For nearly an entire week earlier this month, the global climate crisis managed to grab hold of headlines. The United Nations Intergovernmental Panel on Climate Change (IPCC) had released its most recent report, concluding that human activities had warmed the planet to the edge of extinction. But stories of the spread of the Delta variant and the fall of Afghanistan’s government quickly took precedence, shifting attention away from impending climate catastrophe. Concrete remedial steps were hard to find. “As the world fried and boiled,” New Yorker environmental reporter Elizabeth Kolbert snarked, “Washington continued to do what it does best, which is argue.”
Artist Christina Conklin and activist Marina Psaros are undeterred. “Even when leadership lags,” they write in The Atlas of Disappearing Places: Our Coasts and Oceans in the Climate Crisis, “all our actions matter.” Outer Capers who cling to this beloved spit of sand jutting into the Atlantic will appreciate the Bay Area duo’s refreshing book, released last month by the New Press, which combines hard science, extensive data mapping, and ingenious utopian thinking.
While The Atlas of Disappearing Places would work well as a textbook, it is also a treat for anyone up for a systematic exploration of climate change’s effects on coastal communities around the world. Conklin and Psaros have divided the book into four sections: Changing Chemistry, Strengthening Storms, Warming Waters, and Rising Seas. They concisely explain how and where humans have gone wrong, from creating islands of plastic in the sea to situating low-income neighborhoods near oft-deluged petrochemical plants.

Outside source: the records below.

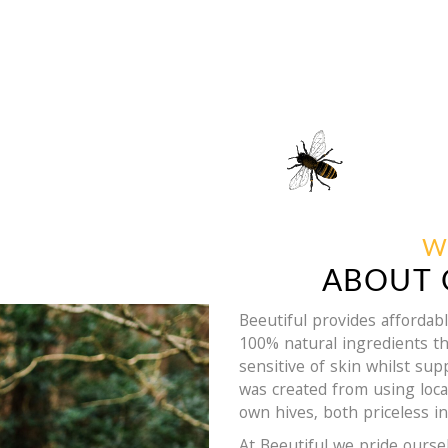
W
ABOUT 
Beeutiful provides afforda
100% natural ingredients th
sensitive of skin whilst su
was created from using loc
own hives, both priceless in
At Beeutiful we pride ourse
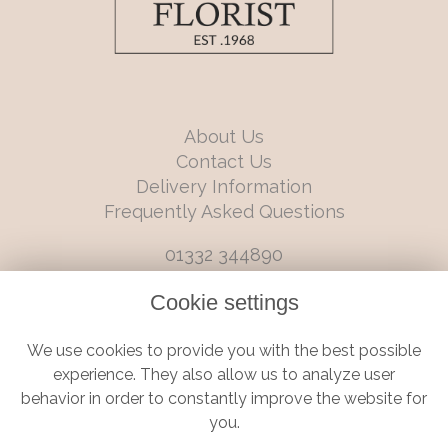
About Us
Contact Us
Delivery Information
Frequently Asked Questions
01332 344890
info@boutiqueflorists.co.uk
Cookie settings
6 Castleward Boulevard, Derby, Derbyshire, DE1 2LQ
We use cookies to provide you with the best possible
Terms and Conditions
|
Privacy Policy
|
Cookie Policy
experience. They also allow us to analyze user
behavior in order to constantly improve the website for
you.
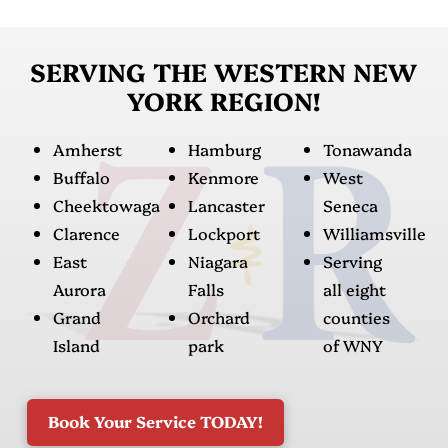
SERVING THE WESTERN NEW
YORK REGION!
Amherst
Hamburg
Tonawanda
Buffalo
Kenmore
West
Cheektowaga
Lancaster
Seneca
Clarence
Lockport
Williamsville
East
Niagara
Serving
Aurora
Falls
all eight
Grand
Orchard
counties
Island
park
of WNY
Book Your Service TODAY!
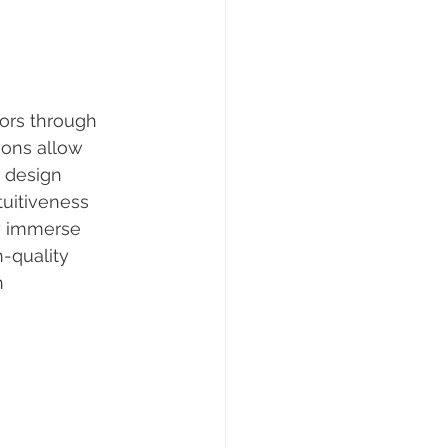
tors through 
ions allow 
 design 
tuitiveness 
ly immerse 
-quality 
n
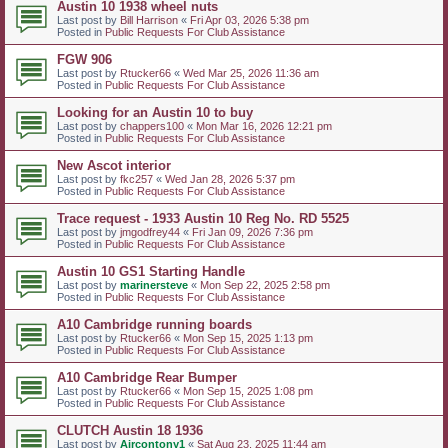
Austin 10 1938 wheel nuts
Last post by
Bill Harrison
«
Fri Apr 03, 2026 5:38 pm
Posted in
Public Requests For Club Assistance
FGW 906
Last post by
Rtucker66
«
Wed Mar 25, 2026 11:36 am
Posted in
Public Requests For Club Assistance
Looking for an Austin 10 to buy
Last post by
chappers100
«
Mon Mar 16, 2026 12:21 pm
Posted in
Public Requests For Club Assistance
New Ascot interior
Last post by
fkc257
«
Wed Jan 28, 2026 5:37 pm
Posted in
Public Requests For Club Assistance
Trace request - 1933 Austin 10 Reg No. RD 5525
Last post by
jmgodfrey44
«
Fri Jan 09, 2026 7:36 pm
Posted in
Public Requests For Club Assistance
Austin 10 GS1 Starting Handle
Last post by
marinersteve
«
Mon Sep 22, 2025 2:58 pm
Posted in
Public Requests For Club Assistance
A10 Cambridge running boards
Last post by
Rtucker66
«
Mon Sep 15, 2025 1:13 pm
Posted in
Public Requests For Club Assistance
A10 Cambridge Rear Bumper
Last post by
Rtucker66
«
Mon Sep 15, 2025 1:08 pm
Posted in
Public Requests For Club Assistance
CLUTCH Austin 18 1936
Last post by
Aircontony1
«
Sat Aug 23, 2025 11:44 am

In each section, the authors examine five geographic locations, for a total of 20. They show that they know these places intimately, with maps, graphs, and insights. Conklin and Psaros include first- and developing-world sites affected by warming temperatures and acidifying waters, among them Camden, Maine; Kutupalong Refugee Camp, Bangladesh; Kisite, Kenya; and the Thames Estuary in Britain.
Conklin and Psaros introduce and define a key concept in each chapter. The concepts may seem obvious at first, but as Conklin and Psaros drill down, they help readers appreciate the climate-specific aspects of terms like threshold, retreat, and commons. Because of the inclusion of such terms and definitions, The Atlas of Disappearing Places may lend itself to classroom quizzes or tests. General readers will come away with a new, nuanced appreciation of such words, connecting them to pathbreaking philosophers, economists, educators, and ecologists.

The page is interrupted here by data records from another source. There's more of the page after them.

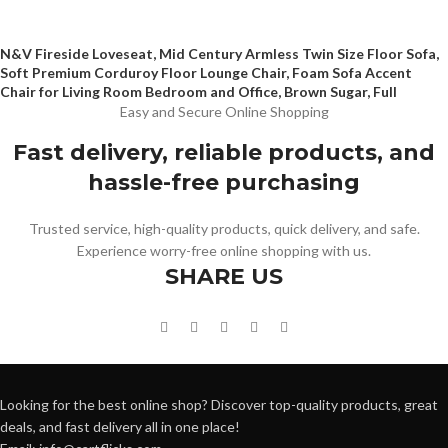
N&V Fireside Loveseat, Mid Century Armless Twin Size Floor Sofa,
Soft Premium Corduroy Floor Lounge Chair, Foam Sofa Accent
Chair for Living Room Bedroom and Office, Brown Sugar, Full
Easy and Secure Online Shopping
Fast delivery, reliable products, and
hassle-free purchasing
Trusted service, high-quality products, quick delivery, and safe.
Experience worry-free online shopping with us.
SHARE US
Looking for the best online shop? Discover top-quality products, great
deals, and fast delivery all in one place!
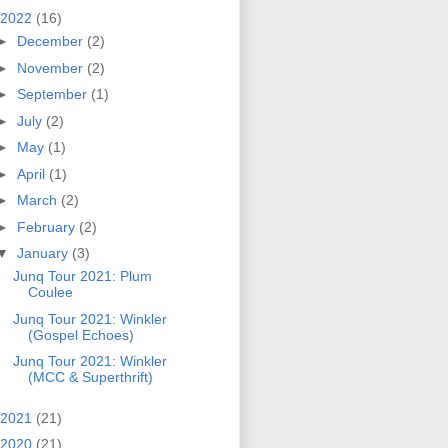
2022
(16)
►
December
(2)
►
November
(2)
►
September
(1)
►
July
(2)
►
May
(1)
►
April
(1)
►
March
(2)
►
February
(2)
▼
January
(3)
Junq Tour 2021: Plum
Coulee
Junq Tour 2021: Winkler
(Gospel Echoes)
Junq Tour 2021: Winkler
(MCC & Superthrift)
2021
(21)
2020
(21)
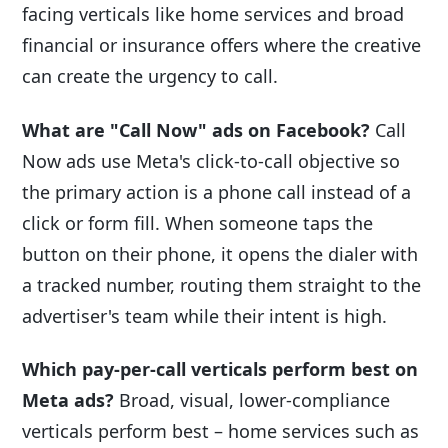
facing verticals like home services and broad
financial or insurance offers where the creative
can create the urgency to call.
What are "Call Now" ads on Facebook?
Call
Now ads use Meta's click-to-call objective so
the primary action is a phone call instead of a
click or form fill. When someone taps the
button on their phone, it opens the dialer with
a tracked number, routing them straight to the
advertiser's team while their intent is high.
Which pay-per-call verticals perform best on
Meta ads?
Broad, visual, lower-compliance
verticals perform best – home services such as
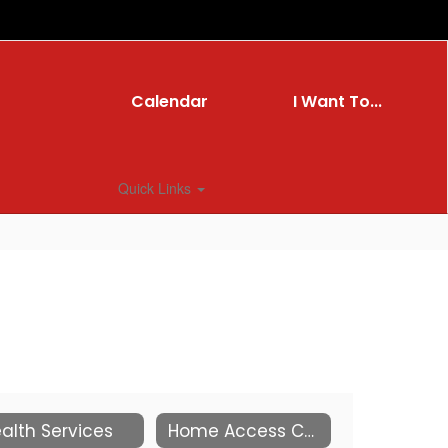
Calendar
I Want To...
Quick Links
alth Services
Home Access Center Resource Page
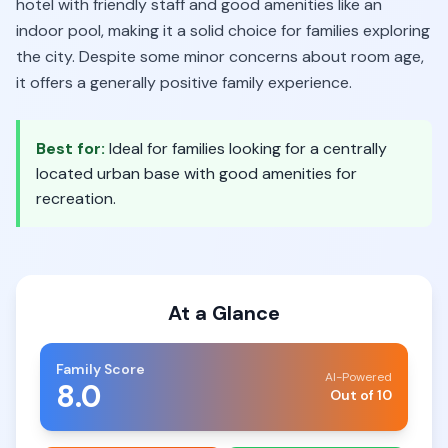
hotel with friendly staff and good amenities like an
indoor pool, making it a solid choice for families exploring
the city. Despite some minor concerns about room age,
it offers a generally positive family experience.
Best for:
Ideal for families looking for a centrally
located urban base with good amenities for
recreation.
At a Glance
Family Score
AI-Powered
8.0
Out of 10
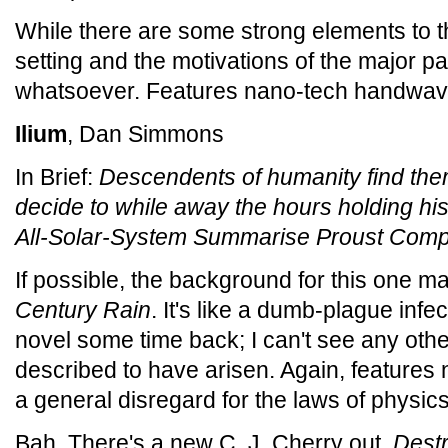
While there are some strong elements to t
setting and the motivations of the major 
whatsoever. Features nano-tech handwav
Ilium
, Dan Simmons
In Brief:
Descendents of humanity find the
decide to while away the hours holding hi
All-Solar-System Summarise Proust Compe
If possible, the background for this one 
Century Rain
. It's like a dumb-plague infe
novel some time back; I can't see any other
described to have arisen. Again, feature
a general disregard for the laws of physics
Bah. There's a new C. J. Cherry out,
Dest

My favorite section in each chapter is “A View From 2050,” focused on the future. Conklin and Psaros refuse to limit their imagined future to the most terrible possible outcomes. They explore the ways that global crises bring about “an unprecedented flow of ideas and creativity.” They predict that in 2025, for example, “alphas,” the children of millennials, might use home test kits to determine blood levels of poly- and perfluoroalkyl substances (PFAS), then have those numbers tattooed onto their fingers or shaved into their hair. By 2050, their children — a diverse bunch of “deltas” — might earn degrees online, telecommute, and vacation close to home, reducing overall carbon loads.

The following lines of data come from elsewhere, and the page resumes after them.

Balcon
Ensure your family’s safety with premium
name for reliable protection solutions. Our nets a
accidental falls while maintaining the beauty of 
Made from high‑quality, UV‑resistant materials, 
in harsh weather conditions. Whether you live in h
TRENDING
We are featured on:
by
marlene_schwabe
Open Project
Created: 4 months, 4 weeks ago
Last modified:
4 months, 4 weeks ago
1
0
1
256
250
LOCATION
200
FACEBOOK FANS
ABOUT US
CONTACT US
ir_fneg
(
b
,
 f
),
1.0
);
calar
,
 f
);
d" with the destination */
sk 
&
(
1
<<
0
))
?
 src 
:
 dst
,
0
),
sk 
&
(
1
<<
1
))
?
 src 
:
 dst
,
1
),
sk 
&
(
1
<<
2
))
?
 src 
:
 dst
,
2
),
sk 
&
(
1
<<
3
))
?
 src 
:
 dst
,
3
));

Or, take the Arabian Sea, currently choked by algal blooms. In 2050, Sultan Haitham bin Tariq of Oman would hammer out a regional agreement increasing renewable energy production, improving agricultural practices, enforcing stricter fish-catch limits, and encouraging offshore kelp farming to reforest the sea. Such flights of fancy, peopled with real characters, help readers appreciate the ways collaboration and imagination can bring about a better future.
The only disappointing aspect of The Atlas of Disappearing Places relates to Conklin’s artwork. Her medium for the project is an “ink-on-dried-seaweed process.” Given the book’s preoccupation with oceans, the concept is intriguing. The works might be striking when viewed in person and make for a terrific gallery show. But the translation from creation to reproduction has robbed the pieces of texture and scale. Conklin’s depiction of the city of Hamburg, Germany, for instance, is almost impossible to decipher. The superimposed white lettering is hard to read, and Conklin’s gradations between orange and red, corresponding to projected flood levels, are undiscernible. Other illustrations, maps, and more traditional graphs and tables (none involving seaweed) are clear and helpful.
Psaros, a self-described “sustainability expert,” co-founded the King Tides Project. With chapters in California, Oregon, Washington, and British Columbia, King Tides is an international nonprofit with a mission “to help people in coastal areas all over the world understand how climate change will impact their lives.” Psaros encourages planners, surfers, photographers, landscape architects, teachers, insurers, environmentalists, and others to help document sea level rise.
Perhaps interested citizen scientists of all ages will band together this fall to start an Outer Cape chapter of the King Tides Project. “We must start before we feel ready,” writes Conklin in the book’s conclusion, “and keep going even when we are tired.”